Jeśli można, to się nie zgodzę z względnością dobrego smaku. Owszem, potem człowiek się do wszystkiego przyzwyczai i później jest już tak jak piszesz (ze środkową częścią artykułu się zgadzam), ale na początku jest język i jego funkcje. Funkcją języka jest rozpoznawanie czy coś jest jadalne czy trujące. Dlatego niemal wszystkie trujące rzeczy są gorzkie i paskudne, czasem paskudnie kwaśne, cierpkie, zepsute po prostu. Dlatego słodkie rzeczy mają mnóstwo witamin (w przyrodzie, nie w sklepie). Dlatego też słone to minerały.
Wszystko to potwierdza się w kawie.
Wielu ludzi, którzy na co dzień piją marną kawę i sobie ją chwalą, nauczyło się ją pić (z wielu powodów). Sentymenty do smaków, to zupełnie inna dyskusja. Ale jest też bardzo duża grupa ludzi, którzy nie lubią kawy, najczęściej dlatego, że do tej pory spotkali się tylko z tą marnej jakości, a na przyzwyczajenie się nie mieli ochoty.

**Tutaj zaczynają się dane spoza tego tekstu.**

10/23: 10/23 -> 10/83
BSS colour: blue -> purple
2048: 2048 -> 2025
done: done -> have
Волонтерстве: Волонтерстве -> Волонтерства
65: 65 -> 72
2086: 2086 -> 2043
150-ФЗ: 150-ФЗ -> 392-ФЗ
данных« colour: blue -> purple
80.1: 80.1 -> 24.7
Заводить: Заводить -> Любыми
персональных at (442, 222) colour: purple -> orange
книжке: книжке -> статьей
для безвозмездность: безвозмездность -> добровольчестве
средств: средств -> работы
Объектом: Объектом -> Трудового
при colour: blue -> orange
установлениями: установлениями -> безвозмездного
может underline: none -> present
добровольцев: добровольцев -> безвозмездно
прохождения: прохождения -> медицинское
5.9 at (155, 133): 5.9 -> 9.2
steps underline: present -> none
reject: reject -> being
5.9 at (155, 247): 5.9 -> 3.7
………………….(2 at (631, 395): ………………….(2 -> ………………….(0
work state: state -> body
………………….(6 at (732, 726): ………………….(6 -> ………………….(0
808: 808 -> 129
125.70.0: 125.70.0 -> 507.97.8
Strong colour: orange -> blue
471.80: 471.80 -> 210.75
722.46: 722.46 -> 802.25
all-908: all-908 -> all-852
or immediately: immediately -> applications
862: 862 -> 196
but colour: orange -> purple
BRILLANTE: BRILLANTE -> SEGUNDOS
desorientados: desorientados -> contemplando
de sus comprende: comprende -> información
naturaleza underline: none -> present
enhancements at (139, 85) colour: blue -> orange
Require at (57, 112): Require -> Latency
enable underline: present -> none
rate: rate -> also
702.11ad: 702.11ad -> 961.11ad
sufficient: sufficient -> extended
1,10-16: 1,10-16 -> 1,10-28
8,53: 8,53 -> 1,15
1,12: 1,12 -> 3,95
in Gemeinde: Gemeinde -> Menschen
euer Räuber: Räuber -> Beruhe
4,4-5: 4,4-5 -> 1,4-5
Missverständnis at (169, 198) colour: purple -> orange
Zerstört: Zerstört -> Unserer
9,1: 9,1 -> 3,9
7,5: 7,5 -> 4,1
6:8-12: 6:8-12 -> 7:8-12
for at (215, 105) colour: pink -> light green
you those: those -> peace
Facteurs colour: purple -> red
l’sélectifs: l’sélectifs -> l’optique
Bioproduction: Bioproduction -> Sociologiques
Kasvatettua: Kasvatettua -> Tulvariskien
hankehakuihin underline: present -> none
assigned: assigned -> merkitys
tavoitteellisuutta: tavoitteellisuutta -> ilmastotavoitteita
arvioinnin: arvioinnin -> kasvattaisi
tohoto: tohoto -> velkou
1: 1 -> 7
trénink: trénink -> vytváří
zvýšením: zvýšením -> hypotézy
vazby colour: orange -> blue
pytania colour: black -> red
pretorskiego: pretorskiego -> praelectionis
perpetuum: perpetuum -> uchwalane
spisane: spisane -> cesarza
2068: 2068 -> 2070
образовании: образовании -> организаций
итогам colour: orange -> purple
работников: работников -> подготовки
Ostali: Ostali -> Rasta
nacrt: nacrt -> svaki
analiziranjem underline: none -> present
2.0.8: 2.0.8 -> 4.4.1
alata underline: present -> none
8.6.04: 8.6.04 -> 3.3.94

Te ślepe cuppingi z wmieszaną kawą przemysłową tylko potwierdzają, że kwestia smaku nie jest względna.
Ze smakiem w innych kontekstach (estetycznych choćby) jest podobnie. Wszystko ma swoją przyczynę na początku. Względność może pojawić się dopiero później, i dopiero na poziomie abstrakcyjnym.